On March 17, 2017, the U.S. Department of Justice filed a Brief for the United States as Amicus Curiae in PHH Corporation v. Consumer Financial Protection Bureau, 839 F.3d 1 (D.C. Cir. 2016), a case challenging the constitutionality of the CFPB’s single-director structure pending before the U.S. Court of Appeals for the District of Columbia Circuit. As discussed in a previous post, on February 17, 2017, the D.C. Circuit granted rehearing en banc and vacated the order of the three-judge panel striking down the CFPB’s structure as unconstitutional.
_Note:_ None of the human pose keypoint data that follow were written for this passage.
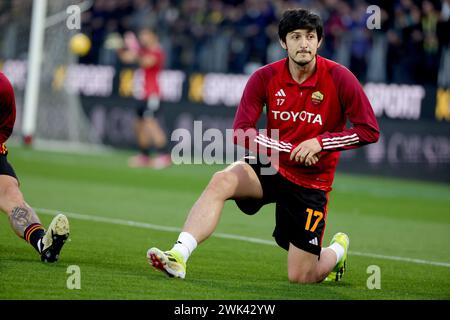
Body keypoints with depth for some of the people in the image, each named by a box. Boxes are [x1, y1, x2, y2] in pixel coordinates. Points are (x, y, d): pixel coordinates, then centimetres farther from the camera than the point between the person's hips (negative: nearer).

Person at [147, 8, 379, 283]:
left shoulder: (339, 78, -13)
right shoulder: (265, 78, -8)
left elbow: (369, 130, -12)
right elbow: (241, 132, -13)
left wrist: (320, 142, -23)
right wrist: (291, 149, -23)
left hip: (311, 183, -2)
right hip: (270, 167, 2)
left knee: (301, 278, -2)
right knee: (221, 181, -32)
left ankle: (337, 251, 34)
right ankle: (179, 256, -35)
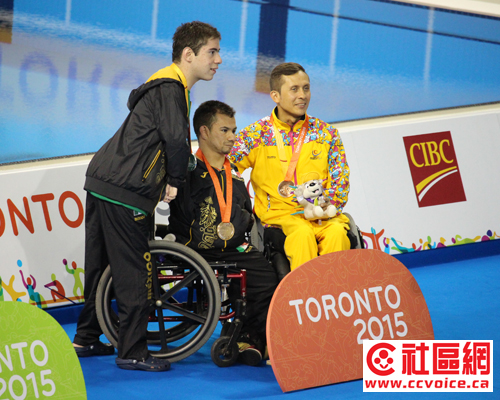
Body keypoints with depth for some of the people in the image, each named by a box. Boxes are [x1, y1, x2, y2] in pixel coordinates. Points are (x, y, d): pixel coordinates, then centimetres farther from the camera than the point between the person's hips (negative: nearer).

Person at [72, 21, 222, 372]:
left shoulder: (166, 86, 20)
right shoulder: (170, 88, -13)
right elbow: (176, 138, -26)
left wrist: (168, 180, 11)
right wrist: (175, 181, -12)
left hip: (103, 183, 10)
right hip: (124, 192, -10)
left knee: (101, 264, 18)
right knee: (133, 271, -5)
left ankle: (87, 339, 27)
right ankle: (133, 353, -1)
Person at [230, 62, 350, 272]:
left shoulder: (326, 133, 13)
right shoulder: (257, 134, 6)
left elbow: (340, 178, 9)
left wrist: (325, 204, -12)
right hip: (278, 212, -2)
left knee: (337, 232, -32)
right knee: (302, 233, -35)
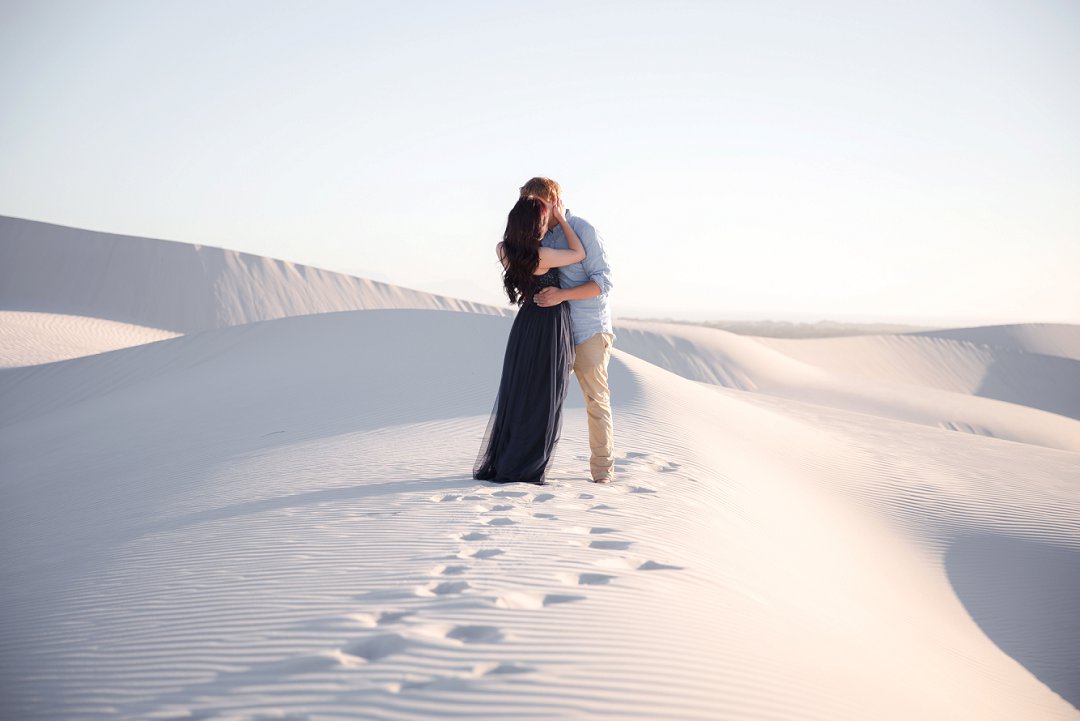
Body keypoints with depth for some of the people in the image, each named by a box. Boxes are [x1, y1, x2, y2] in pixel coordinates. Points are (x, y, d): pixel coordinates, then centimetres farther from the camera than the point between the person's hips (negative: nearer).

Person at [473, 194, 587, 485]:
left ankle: (496, 465, 20)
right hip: (550, 327, -7)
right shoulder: (541, 256, -22)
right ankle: (522, 469, 8)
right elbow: (579, 253, -7)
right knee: (544, 401, 4)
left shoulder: (505, 250, -3)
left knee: (517, 395, 15)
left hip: (526, 325, 7)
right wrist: (561, 219, -3)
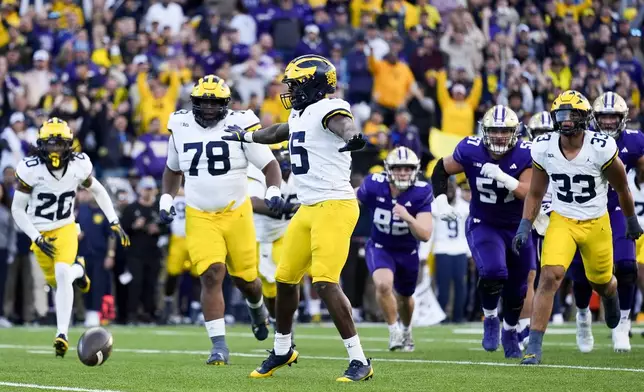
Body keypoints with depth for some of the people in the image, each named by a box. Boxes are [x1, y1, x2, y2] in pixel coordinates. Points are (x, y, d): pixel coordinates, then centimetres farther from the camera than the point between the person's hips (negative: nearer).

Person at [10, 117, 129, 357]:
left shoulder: (79, 165, -13)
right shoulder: (31, 170, -21)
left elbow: (98, 191, 7)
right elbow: (17, 209, -12)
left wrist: (115, 223, 3)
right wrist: (37, 239, -18)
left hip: (66, 229, 0)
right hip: (40, 233, 0)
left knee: (62, 274, -23)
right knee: (56, 282, 11)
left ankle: (62, 334, -21)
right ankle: (77, 269, 49)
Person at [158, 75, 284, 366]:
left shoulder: (239, 126, -9)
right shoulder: (181, 128, 2)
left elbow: (269, 165, -4)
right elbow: (173, 170, 20)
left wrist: (274, 191, -22)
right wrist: (166, 199, 8)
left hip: (236, 213, -1)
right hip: (200, 218, 1)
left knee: (245, 278, 10)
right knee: (212, 275, -16)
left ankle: (256, 307, 47)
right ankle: (219, 346, -14)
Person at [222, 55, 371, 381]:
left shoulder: (327, 110, -13)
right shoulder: (301, 115, 15)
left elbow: (343, 124, -38)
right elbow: (279, 132, 38)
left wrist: (352, 136, -62)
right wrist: (246, 136, 56)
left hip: (335, 206, -10)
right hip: (308, 209, 10)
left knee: (326, 283, -17)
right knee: (285, 279, 17)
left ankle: (360, 362, -11)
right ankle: (282, 350, 37)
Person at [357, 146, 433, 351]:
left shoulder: (421, 193, -25)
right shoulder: (374, 186, -24)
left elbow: (425, 235, -31)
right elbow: (353, 202, -1)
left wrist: (408, 218, -48)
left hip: (407, 252, 1)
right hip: (379, 247, -1)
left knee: (405, 296, 21)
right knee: (383, 285, -30)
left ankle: (406, 330, 54)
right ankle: (394, 331, -7)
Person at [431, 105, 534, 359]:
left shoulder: (525, 155, -18)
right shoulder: (470, 151, -16)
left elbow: (529, 194, -26)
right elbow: (441, 170, 1)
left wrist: (503, 177, -38)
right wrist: (441, 200, -11)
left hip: (518, 227, 2)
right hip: (483, 225, -2)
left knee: (517, 289, 11)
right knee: (493, 272, -29)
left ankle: (510, 331, 40)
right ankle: (490, 319, -1)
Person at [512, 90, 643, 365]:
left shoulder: (602, 149, -20)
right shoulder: (543, 149, -12)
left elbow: (621, 188, -2)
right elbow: (535, 194, 4)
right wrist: (525, 226, -6)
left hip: (596, 223, 0)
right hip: (561, 221, 1)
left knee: (601, 282, 17)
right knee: (549, 277, -19)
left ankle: (611, 296, 58)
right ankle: (534, 348, -17)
The filing of the brief is timely, as en banc oral argument is scheduled for next Friday, March 24, 2017.
The United States limits its brief to the issue of whether the limitations on the President’s removal authority recognized by the U.S. Supreme Court in Humphrey’s Executor v. U.S., 295 U.S. 602 (1935), apply beyond multi-member regulatory commissions to an agency headed by a single Director. The Department of Justice explains “we do not agree with all of the reasoning” in the opinion of the three-judge panel, and its brief does not embrace the panel’s argument that the Bureau’s structure unconstitutionally impinges upon individual liberty. However, the United States supports the panel’s conclusion that single-headed agencies “are meaningfully different from the type of multi-member regulatory commission” addressed in Humphrey’s Executor. The United States thus urges the Court to strike down the Dodd-Frank Act’s for-cause removal provision, see 12 U.S.C. § 5491(c)(3), by finding that the single-Director CFPB violates the separation of powers under Article II of the Constitution. An earlier Department of Justice brief in this case, filed by the Obama Administration, had criticized the panel’s constitutional analysis.
Importantly, the United States concedes that the proper remedy for the Dodd-Frank Act’s for-cause removal provision is to sever the provision limiting the President’s authority to remove the CFPB Director, and does not seek a declaration that the entire agency or its operations is unconstitutional. The United States suggests, however, that it is appropriate for the Court to reach the constitutional issue. The earlier Department of Justice brief had suggested the Court may seek to avoid the constitutional issue by deciding the case on statutory grounds. Finally, the United States argues that the Court’s grant of rehearing en banc in Lucia v. SEC, 832 F.3d 277 (D.C. Cir. 2016), regarding the status of administrative law judges of the Securities and exchange Commission under the Appointments Clause of the Constitution should not affect the outcome of the PHH appeal.